His Burlington City, N.J. bakery became the setting for an installment of “Dinner: Impossible,” the Food Network’s reality show starring celebrity chef Robert Irvine.
“Irvine is a chef that’s known the world over, and he’s a guy that has a lot of experience behind him,” Simon said. “He’s cooked for American presidents and British royalty, so we trusted that he’d be able to figure it out.”
Each episode of Dinner: Imposssible introduces Irvine and two assisting sous chefs to a new and unique culinary situation. He is challenged to draw upon his experience and skills in the kitchen to produce whatever food items the situation calls for while meeting or surpassing house standards. A twist in the format dictates that Irvine isn’t warned ahead of time what he is going to be doing.
Simon remembered Irvine’s reaction when it was revealed to him that he’d be baking. “He’s so used to cooking, the producers of the show wanted to throw him a curve ball,” Simon said. “When they saw it was a bakery, they were shaking their heads because they knew it would be hard. Irvine hates baking.”
JB Bakery, a full-line retail operation, has been in business for 55 years. “We wanted to use an older bakery that has been around for a while, a really classic bakery, to make sure it wasn’t too easy on Robert,” said producer Sara Finne.
On the morning of June 12, the regular employees at JB Bakery took the day off, and the camera crew set up camp. Simon gave Irvine a half-hour briefing on where things were, what machines did what, and a list of orders for the next day before turning the chef loose in the bakery. The task included producing 1,200 donuts, 30 pies, 120 muffins and 120 miniature pastries, not to mention a few cookies and birthday cakes.
Elizabeth Conway, store manager and Simon’s sister, made sure the orders went out in the morning. She pushed Irvine, who himself looks like a military drill instructor, to keep him on track. Simon said there was a lot of friction between the two throughout the night.
“Usually, he’s able to talk a lot about what he’s doing, tell the audience stories and tips,” Simon said. “He didn’t really know much about baking, though, so the interplay between him and my sister kept it pretty interesting.”
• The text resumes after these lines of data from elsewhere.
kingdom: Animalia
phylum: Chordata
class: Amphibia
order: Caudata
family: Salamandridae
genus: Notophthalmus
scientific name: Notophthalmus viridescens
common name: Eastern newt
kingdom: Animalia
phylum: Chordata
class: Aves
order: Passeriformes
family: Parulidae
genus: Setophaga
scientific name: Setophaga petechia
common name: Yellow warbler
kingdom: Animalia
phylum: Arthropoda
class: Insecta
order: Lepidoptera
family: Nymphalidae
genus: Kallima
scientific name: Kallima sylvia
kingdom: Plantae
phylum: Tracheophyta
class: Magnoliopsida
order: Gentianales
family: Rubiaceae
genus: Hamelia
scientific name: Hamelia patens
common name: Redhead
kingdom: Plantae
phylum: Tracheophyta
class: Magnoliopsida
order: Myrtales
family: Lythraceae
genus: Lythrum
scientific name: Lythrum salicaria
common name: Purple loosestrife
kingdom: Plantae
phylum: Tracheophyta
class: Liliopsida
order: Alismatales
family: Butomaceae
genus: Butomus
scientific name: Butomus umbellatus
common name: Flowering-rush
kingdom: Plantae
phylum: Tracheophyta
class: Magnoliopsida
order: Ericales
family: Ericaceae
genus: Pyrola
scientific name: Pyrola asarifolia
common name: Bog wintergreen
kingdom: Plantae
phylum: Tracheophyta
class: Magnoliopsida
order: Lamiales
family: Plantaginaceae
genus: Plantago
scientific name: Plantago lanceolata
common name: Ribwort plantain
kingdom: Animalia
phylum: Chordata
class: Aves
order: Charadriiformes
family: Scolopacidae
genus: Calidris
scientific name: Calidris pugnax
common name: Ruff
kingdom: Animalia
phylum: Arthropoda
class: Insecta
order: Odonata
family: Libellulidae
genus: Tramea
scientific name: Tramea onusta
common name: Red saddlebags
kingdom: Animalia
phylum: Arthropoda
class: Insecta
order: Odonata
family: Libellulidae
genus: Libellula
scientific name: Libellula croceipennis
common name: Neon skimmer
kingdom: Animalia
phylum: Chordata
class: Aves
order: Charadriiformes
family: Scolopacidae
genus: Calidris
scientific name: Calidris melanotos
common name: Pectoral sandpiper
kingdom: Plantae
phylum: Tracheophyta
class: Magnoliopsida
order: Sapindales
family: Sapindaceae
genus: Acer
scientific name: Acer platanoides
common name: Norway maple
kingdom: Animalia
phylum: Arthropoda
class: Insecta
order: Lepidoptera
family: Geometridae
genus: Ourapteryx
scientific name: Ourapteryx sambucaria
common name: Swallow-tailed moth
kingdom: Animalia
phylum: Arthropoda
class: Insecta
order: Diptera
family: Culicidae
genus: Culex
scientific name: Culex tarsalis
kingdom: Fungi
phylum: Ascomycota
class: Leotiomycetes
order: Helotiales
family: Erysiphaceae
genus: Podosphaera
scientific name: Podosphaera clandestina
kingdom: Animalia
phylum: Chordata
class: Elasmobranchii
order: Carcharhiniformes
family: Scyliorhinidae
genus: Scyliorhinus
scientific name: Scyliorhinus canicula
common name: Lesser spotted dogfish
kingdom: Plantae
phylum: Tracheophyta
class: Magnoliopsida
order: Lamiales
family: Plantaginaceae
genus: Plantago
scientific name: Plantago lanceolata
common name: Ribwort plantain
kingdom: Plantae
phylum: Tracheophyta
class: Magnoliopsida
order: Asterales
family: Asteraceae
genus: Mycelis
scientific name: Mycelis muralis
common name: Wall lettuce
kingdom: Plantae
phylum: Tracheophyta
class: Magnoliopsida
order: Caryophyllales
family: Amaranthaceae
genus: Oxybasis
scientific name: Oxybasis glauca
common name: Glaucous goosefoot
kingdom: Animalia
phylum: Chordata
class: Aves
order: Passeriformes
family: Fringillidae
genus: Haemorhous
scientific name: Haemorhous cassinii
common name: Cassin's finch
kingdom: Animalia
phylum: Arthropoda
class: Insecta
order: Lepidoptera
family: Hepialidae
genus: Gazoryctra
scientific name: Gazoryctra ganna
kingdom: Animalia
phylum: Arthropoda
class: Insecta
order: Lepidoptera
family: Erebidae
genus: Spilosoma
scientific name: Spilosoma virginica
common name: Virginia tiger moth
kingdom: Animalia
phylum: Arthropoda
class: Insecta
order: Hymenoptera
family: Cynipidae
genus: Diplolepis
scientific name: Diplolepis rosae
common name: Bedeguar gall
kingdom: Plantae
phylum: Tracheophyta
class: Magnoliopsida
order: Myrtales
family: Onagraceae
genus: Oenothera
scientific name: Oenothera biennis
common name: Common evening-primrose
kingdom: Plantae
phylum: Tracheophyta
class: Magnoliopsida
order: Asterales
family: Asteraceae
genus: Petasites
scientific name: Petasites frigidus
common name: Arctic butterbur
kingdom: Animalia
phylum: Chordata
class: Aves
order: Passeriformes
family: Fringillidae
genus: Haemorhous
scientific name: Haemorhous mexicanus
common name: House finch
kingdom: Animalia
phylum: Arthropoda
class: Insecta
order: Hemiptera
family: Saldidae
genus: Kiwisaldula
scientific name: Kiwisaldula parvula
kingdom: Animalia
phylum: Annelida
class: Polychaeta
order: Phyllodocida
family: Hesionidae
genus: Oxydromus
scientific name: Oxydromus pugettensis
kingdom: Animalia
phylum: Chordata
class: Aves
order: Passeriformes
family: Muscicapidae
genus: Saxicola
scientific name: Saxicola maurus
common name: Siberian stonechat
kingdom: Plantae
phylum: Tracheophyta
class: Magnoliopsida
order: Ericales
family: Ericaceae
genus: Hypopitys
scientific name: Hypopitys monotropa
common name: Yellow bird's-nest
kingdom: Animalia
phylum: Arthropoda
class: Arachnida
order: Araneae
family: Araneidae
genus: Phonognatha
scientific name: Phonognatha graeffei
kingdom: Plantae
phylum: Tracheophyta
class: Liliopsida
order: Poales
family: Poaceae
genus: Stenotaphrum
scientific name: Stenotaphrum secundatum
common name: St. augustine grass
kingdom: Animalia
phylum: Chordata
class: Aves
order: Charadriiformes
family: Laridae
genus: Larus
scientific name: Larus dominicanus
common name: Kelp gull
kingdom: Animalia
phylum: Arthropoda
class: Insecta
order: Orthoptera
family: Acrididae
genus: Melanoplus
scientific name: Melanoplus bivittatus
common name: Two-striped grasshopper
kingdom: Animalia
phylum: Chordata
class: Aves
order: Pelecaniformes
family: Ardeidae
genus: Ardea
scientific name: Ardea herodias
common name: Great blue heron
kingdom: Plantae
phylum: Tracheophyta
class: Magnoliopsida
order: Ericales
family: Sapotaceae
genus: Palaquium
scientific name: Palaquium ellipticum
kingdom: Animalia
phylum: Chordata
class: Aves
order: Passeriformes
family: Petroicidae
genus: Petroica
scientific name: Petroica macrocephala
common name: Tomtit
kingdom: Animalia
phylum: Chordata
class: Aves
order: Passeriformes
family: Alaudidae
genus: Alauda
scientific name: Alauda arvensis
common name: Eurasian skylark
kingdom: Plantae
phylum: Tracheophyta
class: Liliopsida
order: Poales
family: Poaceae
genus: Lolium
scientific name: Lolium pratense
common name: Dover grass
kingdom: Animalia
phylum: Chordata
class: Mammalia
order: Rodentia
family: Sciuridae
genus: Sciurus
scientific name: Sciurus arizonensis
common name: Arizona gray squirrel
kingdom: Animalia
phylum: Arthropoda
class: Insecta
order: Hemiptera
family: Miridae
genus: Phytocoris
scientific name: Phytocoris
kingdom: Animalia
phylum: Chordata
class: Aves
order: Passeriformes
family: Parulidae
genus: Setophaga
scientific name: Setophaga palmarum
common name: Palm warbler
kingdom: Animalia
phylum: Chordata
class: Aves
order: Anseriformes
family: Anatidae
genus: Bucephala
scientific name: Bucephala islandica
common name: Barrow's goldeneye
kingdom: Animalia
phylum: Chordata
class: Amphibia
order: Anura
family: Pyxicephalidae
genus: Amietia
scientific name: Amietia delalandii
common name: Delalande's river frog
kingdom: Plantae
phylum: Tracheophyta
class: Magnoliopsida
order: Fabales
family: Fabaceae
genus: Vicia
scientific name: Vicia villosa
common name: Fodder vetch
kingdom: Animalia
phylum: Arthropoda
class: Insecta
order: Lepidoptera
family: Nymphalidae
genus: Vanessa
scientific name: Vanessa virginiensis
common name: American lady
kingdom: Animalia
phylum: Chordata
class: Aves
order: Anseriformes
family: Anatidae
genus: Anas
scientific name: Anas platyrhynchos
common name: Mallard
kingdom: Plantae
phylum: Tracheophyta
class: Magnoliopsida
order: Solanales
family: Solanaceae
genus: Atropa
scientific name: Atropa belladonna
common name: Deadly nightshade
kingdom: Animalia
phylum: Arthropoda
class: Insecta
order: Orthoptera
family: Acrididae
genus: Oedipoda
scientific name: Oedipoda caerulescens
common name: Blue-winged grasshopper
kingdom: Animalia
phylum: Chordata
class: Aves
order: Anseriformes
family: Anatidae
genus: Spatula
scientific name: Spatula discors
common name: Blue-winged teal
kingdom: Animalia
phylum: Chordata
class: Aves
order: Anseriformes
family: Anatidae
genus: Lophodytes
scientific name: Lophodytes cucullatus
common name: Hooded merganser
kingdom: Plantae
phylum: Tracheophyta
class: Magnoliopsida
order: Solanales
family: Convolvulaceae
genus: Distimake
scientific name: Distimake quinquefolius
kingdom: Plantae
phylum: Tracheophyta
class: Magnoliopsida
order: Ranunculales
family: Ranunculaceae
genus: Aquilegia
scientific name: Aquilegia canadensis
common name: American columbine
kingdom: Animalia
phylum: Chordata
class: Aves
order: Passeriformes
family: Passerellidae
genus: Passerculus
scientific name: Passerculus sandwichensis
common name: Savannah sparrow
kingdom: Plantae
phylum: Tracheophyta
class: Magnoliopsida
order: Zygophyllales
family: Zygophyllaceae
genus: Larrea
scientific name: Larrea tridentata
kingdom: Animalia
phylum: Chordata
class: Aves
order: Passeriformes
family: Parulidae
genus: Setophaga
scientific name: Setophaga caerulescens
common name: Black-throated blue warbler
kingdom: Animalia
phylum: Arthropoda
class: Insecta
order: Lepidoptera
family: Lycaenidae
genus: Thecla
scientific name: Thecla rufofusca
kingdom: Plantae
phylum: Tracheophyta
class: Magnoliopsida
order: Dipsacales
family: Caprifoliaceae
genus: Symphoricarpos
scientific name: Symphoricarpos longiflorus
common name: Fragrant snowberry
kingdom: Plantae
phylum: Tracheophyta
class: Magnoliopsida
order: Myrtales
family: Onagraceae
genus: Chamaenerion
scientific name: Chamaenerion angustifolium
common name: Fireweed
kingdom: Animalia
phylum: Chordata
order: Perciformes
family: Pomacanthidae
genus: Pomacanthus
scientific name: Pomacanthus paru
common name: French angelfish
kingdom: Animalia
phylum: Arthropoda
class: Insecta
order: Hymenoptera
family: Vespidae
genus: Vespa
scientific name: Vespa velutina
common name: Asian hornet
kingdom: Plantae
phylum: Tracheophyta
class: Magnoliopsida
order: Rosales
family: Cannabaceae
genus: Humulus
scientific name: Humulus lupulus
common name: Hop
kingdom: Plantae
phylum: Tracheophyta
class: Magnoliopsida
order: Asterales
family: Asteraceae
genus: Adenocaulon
The night had it’s minor disasters. A full rack of donuts spilled, a sous chef burned his arm on the fry oil and a preschool sent back a decorated cake that wasn’t up to snuff. The donuts and pastries that survived didn’t look quite as appetizing as they normally would, but Simon said that customers didn’t seem to mind.
“They weren’t pretty, but they still tasted good,” he said.
Dinner: Impossible is in its second season and airs on the Food Network at 10 p.m. Wednesdays EST. The episode featuring JB Bakery begins airing this month.